— Start of SELECTED EXCERPT —
Singer-songwriter Max Gomez. Courtesy of New West Records.

By Tessa Raebeck

From pop charts to dive bars, love songs are rampant. A universal topic, love makes it easy for artists to connect with audiences, but singer-songwriter Max Gomez takes a different path.

“I hate to say this old song-writing cliché, but a little bit of heartbreak will turn you into a songwriter real quick,” explained Mr. Gomez, who will perform at the Westhampton Beach Performing Arts Center on Saturday, March 29.

That heartbreak stems from more than lost love. Mr. Gomez draws inspiration from any form of injustice, from restless girlfriends and the hold of addiction to the misuse of power and widespread violence. His music is soulful and gritty at the same time, balancing mellow rock instrumentation with blues, country and folk influences.

Growing up with four older brothers in the remote hamlet of Taos, the most northern of the New Mexico pueblos, Mr. Gomez first learned about music on an old player piano his family had.

“We used to have a closet full of scrolls and we would get our different scrolls and pump the pedals and the piano would start playing,” he said. “It was just kind of a fun thing to do. I always was into any kind of music, really…I played music ever since I was a little kid.”
— End of SELECTED EXCERPT —
— Start of DATA ROWS —
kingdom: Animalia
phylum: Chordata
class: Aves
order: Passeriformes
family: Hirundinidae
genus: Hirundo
— End of DATA ROWS —
TASK GOAL |
Using the article about Max Gomez, answer these:
1. Where and on what date is Mr. Gomez scheduled to perform?
2. What three influences does his music balance with mellow rock instrumentation?
3. What did his family keep a closet full of for their old player piano?

EXERCISE RESPONSE |
1. At the Westhampton Beach Performing Arts Center on Saturday, March 29.
2. Blues, country and folk.
3. Scrolls.